Что говорящему нужен слушатель — истина, не мною рожденная, но я-то не соглашусь на кого попало. Мне, чтобы выговориться, нужны Вы. Тем более что тут уж я заставлю Вас слушать и дослушать меня, тут Вы меня не прервете, потрясая, как бывало, кулачком-орешком, и не смутите шуткой насчет моего пышно-нескладного имени.

На чем, бишь, я в прошлый раз остановился?

На странности, на непонятности — для нас, нынешних, или по крайней мере для меня — характера и судьбы Ивана Ивановича Горбачевского.

И не его одного.

Чем поразительны для меня они — все, в целом? Объяснить не объясню, но хоть чувству дам выплеснуться. Да и пишу я не ученый какой трактат, а письмо — любимой женщине о любимых людях.

Они, поднимаясь, никак не могли представить, что именно обретут в конце концов. Кто-то из них признавался: он так твердо был уверен в линейной ясности двух, только двух исходов — «или успеем, или умрем», — что о третьем и не подумал. О том, чтобы продолжать жить побежденным. Поверженным.

Их веселая, безоглядная духовная сила проявилась вначале в том, что они готовы были терять: жизнь, богатство, избранное положение в обществе; кто и не был богат, не был знатен, ведь и те были недосягаемо далеки от страдающих низов.

И теряли. Если бы не было боязно, сказал бы: с легкостью.

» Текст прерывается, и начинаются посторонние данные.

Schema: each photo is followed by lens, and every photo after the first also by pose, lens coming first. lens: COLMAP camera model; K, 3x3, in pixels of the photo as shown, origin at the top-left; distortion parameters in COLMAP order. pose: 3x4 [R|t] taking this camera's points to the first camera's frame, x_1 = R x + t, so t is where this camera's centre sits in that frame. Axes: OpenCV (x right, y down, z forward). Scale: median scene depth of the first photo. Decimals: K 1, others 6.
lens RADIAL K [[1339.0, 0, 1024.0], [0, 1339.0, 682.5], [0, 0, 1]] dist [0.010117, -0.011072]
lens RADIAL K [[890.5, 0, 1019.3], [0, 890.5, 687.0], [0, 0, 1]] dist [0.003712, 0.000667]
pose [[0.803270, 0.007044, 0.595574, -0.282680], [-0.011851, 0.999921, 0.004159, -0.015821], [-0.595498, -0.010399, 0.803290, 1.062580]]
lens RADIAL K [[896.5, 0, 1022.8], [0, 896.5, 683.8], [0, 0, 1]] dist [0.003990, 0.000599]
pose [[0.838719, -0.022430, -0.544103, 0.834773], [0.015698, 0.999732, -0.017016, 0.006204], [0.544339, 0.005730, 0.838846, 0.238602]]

Да и скажу — чего бояться? Потому что как скажешь иначе, когда одни из тех, о ком я читал и слышал, говорит сразу после суда, что самые цепи свои несет на себе с гордостью; что счастлив делить судьбу старшего брата, который тоже идет на каторгу; что видит в своем положении — как бы Вы думали, что? — поэзию. А другой замечает со всей степенной серьезностью, что правительство, столь жестоко и безрассудно их наказав, дало им право — право! — смотреть на себя как на очистительные жертвы будущего преобразования России. Вновь прошу Вас заметить: говорит так, будто у него не отняли все, что он имел, а, напротив, все дали.

Третий же, услыхав приговор и узнав, что наказан легче прочих соратников, вдруг плачет.

От неожиданного облегчения? Нет же!

— Что это значит? — спрашивает его удивленный и строгий товарищ.

— Мне стыдно и досадно, что приговор мой такой ничтожный и я буду лишен чести разделить с вами ссылку и заточение.

Известны слова Рылеева — из услышанных от него на Сенатской площади:

— Последние минуты наши близки, но это минуты свободы. Мы дышали ею, и я охотно отдаю за них жизнь свою.

Но те, кого лишили чести разделить участь казненных, кто уцелел, кто пошел на долгие годы — а обещалось, что навечно, — в Сибирь, ведь и они сумели до самых последних дней дышать внутренней своей свободой. Пусть не все до единого, но многие, большинство, они — как явление и понятие.

Им самим не всегда верилось, что такое будет возможно.

Открываю книгу одного из декабристских мемуаристов, барона Розена, — она у меня есть стараниями сестры Катерины, Вам известной. Читаю — а Вы послушайте:

«Будущность нашу на поселении рисовал он (это Розен о Лунине) самыми мрачными красками, утверждая, что всем нам предстоят только три дороги, кои все поведут к погибели: одни женятся, другие пойдут в монахи, третьи сопьются».

В монахи никто не постригся; жениться женились — на местных, притом многие счастливо; не спился… что ж, по сравнению с будущим поколением можно снова сказать: никто, — словом, «все мы», то есть они, не погибли. Не потеряли себя, — а как знать, вдруг да в чем-то и обрели?